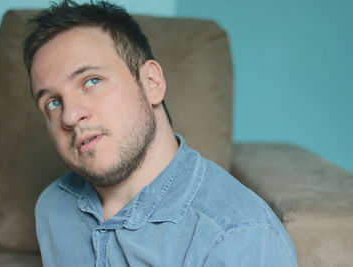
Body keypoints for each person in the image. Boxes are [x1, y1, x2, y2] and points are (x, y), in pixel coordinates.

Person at [23, 0, 297, 266]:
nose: (70, 116)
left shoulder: (237, 236)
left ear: (151, 83)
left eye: (91, 81)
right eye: (53, 103)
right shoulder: (53, 207)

- Task instructions -
Write out exactly the final stretch of the records: the line containing "nose: (70, 116)" and every line after it, through the last, and nothing else.

- Answer to the exercise -
nose: (70, 116)
left shoulder: (237, 236)
left ear: (151, 83)
left eye: (91, 81)
right eye: (53, 103)
right shoulder: (53, 207)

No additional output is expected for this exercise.